The parts are covered with patches of fat, flesh and gristle, and they are not fresh.
"I'm lucky,'' he says, holding up a rank fragment of cow. "I've got anosmia and I can't smell. Not being able to smell enables me to do cool science projects.''
His latest science project is so exceptionally cool that it's likely to be the hit of the 19th annual Science Expo that opens Friday at Montana State University-Billings.
Carroll, a senior at Carter County High School in Ekalaka, designed and built a heavy steel apparatus the size and roughly the shape of an adult Tyrannosaurus Rex skull. He mounted a T. rex jawbone and teeth, made of bronze, on the apparatus, rigged up a hydraulic hinge powered by a 5-horsepower generator and "fed'' the mechanical creature a steady diet of cow bones.
For his project, he has been carefully documenting what those jaws and massive teeth did to each bone - how much fracturing, puncturing and grinding there was. The man who excavated the T. Rex whose skull was the basis of Carroll's project said no one has done anything like it before. Pete Larson, president of the Black Hills Institute of Geological Research, said another researcher has calculated the "bite force'' of the T. Rex, but those tests involved the use of a single tooth.
"What Nathan's doing is taking it to another level,'' Larson said. "This certainly would make a master's thesis. This is a big deal.''
Larson is not the only expert excited by Carroll's work. Nate Murphy, curator of paleontology at the Judith River Dinosaur Institute in Malta, has been Carroll's mentor on the project and helped put him in touch with Larson.

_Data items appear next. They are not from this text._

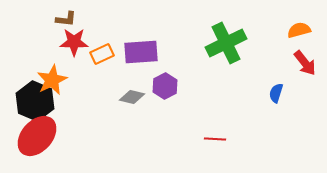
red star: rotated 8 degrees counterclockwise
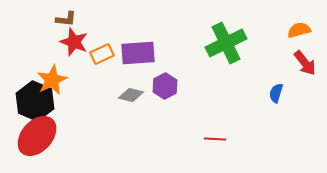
red star: rotated 20 degrees clockwise
purple rectangle: moved 3 px left, 1 px down
gray diamond: moved 1 px left, 2 px up
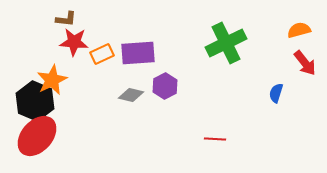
red star: rotated 16 degrees counterclockwise
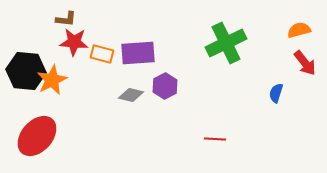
orange rectangle: rotated 40 degrees clockwise
black hexagon: moved 9 px left, 30 px up; rotated 18 degrees counterclockwise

It was also Murphy who appealed for assistance to Cal Paulson, the owner of Billings Bronze. It so happened that Paulson is a big fan of dinosaurs himself, and he ended up creating a bronze replica of the T. Rex jaw, based on the resin cast Larson gave him. The bronze piece would normally have cost at least $3,000, but Paulson donated it to the amateur scientist from Ekalaka.
Carroll powers his mechanical jaw with a hydraulic system normally used to operate a cattle chute on his family's ranch, about 10 miles south of Ekalaka in far southeastern Montana. It generates pressure of about 2,500 pounds per square inch - close to the bite force of a living tyrannosaurus, estimated at 1,500 to 3,000 psi.
This year's project is a big improvement on a similar one that Carroll cooked up last year. For those experiments, he used just sixth teeth, all modeled after one T. Rex tooth and all made out of metal. They were mounted on a crude frame and the bite force was generated by a system of dropped weights. After only eight tests, "it was just completely bent out of shape,'' Carroll said.
Primitive as it was, it impressed judges at the Intermountain Junior Science Symposium in Utah, where Carroll competed last week. His oral presentation, based on those early experiments, won him a first-place in engineering and second overall.
Carroll's ranch-kid practicality and ability not only to envision but to build something as complex as Robo Rex make for a rare combination, Murphy and Larson say.
He has great analytical abilities "and common horse sense. That's what I'm really impressed about with Nathan,'' Murphy said. Larson said Carroll had the wisdom to keep his experiment as simple as possible, to limit the number of variables that could skew his results. He did so by using only half a jaw and restricting the number of muscle groups mechanically duplicated.
"He went about this in exactly the right way,'' Larson said.